Find out what your triggers are. Ask your doctor about the common asthma triggers. Your doctor will give you lots of useful advice, and possibly refer you to a specialist or an asthma educator. An allergy assessment may be useful to determine your ‘allergic triggers.’ To find out what ‘non-allergic triggers’ you have, you may be asked to keep a diary of your symptoms.
Once you have a clear idea what things are making your asthma worse, you can learn how to avoid them. Avoiding triggers that are under your control will help you be better prepared to deal with the triggers that are more difficult to avoid, like pollen, smog and viruses.
To achieve and maintain total asthma control, you will need to avoid your triggers and take a controller medication. If your doctor prescribes medication, take the time to learn what it does and how to take it properly.
In addition, your doctor may:
- Suggest you use a peak flow meter to monitor your lung function. This allows you to note any changes that might mean your asthma is not being controlled properly.
- Suggest you keep a diary of the results of your peak flow monitor tests and your symptoms so that you and your doctor can use it to create a personalized Asthma Action Plan.
Peak Flow Monitoring at Home
To monitor how well your asthma is controlled, your doctor may suggest you use a peak flow meter.

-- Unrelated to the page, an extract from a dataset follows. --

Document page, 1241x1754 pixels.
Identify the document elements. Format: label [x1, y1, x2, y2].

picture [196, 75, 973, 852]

This simple device measures what’s called your “peak expiratory flow,” or PEF. Using it, you can:
- Determine whether your peak flows vary over time, or are affected by the presence of certain triggers
- Monitor how well your medication is working
- Recognize whether you require immediate medical attention
- Develop an Asthma Action Plan, a tool that helps you keep your asthma under control
Using a Peak Flow Meter
Using a peak flow meter is simple. Read the instructions that come with your particular model, and follow these steps:
- Attach the mouthpiece to the peak flow monitor.

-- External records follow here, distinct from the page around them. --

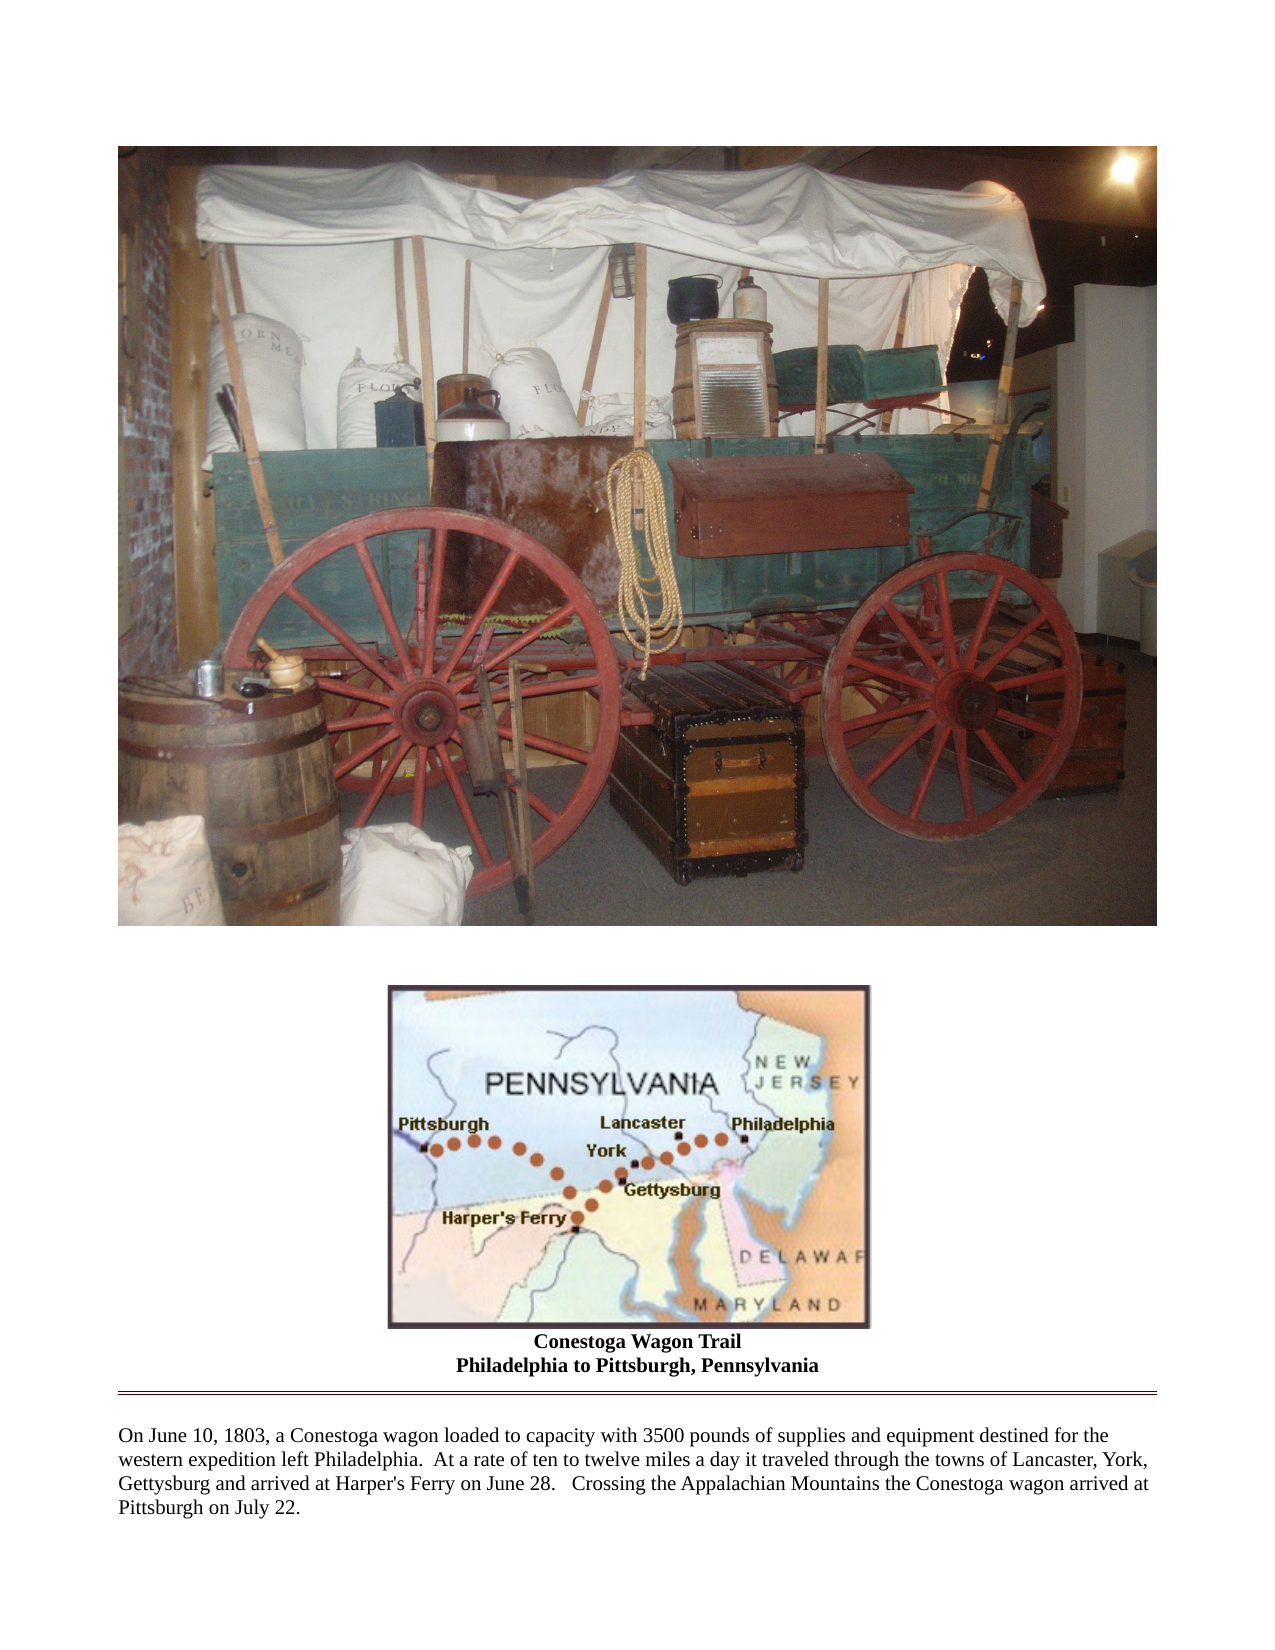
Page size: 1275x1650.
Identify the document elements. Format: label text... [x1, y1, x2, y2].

text On June 10, 1803, a Conestoga wagon loaded to capacity with 3500 pounds of supplies and equipment destined for the western expedition left Philadelphia. At a rate of ten to twelve miles a day it traveled through the towns of Lancaster, York, Gettysburg and arrived at Harper's Ferry on June 28. Crossing the Appalachian Mountains the Conestoga wagon arrived at Pittsburgh on July 22. [118, 1423, 1157, 1519]
picture [387, 985, 872, 1329]
text Conestoga Wagon Trail Philadelphia to Pittsburgh, Pennsylvania [118, 979, 1157, 1377]
picture [118, 146, 1157, 926]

- Set the marker (indicator) to the level of zero on the scale.
- Stand up or, if you can’t stand, sit up straight.
- Breathe in as deeply as you can.
- Close your lips around the mouthpiece.
- Blow out as hard and as fast as you can. (i.e., A “fast blast” of air)
- Note the number next to the marker.
- Repeat steps 2 through 7 two more times.
- In a notebook or diary, record the highest of the three numbers. This number is your PEF for that morning or evening.
Making Sense of Your Results
Your doctor or asthma educator will help you determine which of your PEF measurements should be used as a “baseline” – that is, your personal best peak flow. Use your peak flow result with your written Asthma Action Plan to determine the action needed to be taken to manage your asthma.
Once you know your personal best peak flow, you will be able to know if your asthma is well-controlled. If the result of a PEF test is 80 per cent or more of your personal best number, your asthma is likely well controlled.
If it is less than 80 per cent of your personal best you are not well controlled. Discuss your results with your doctor.
Remember that a peak flow meter can be a useful tool, but monitoring your symptoms is the most important way to assess overall how well your asthma is being managed.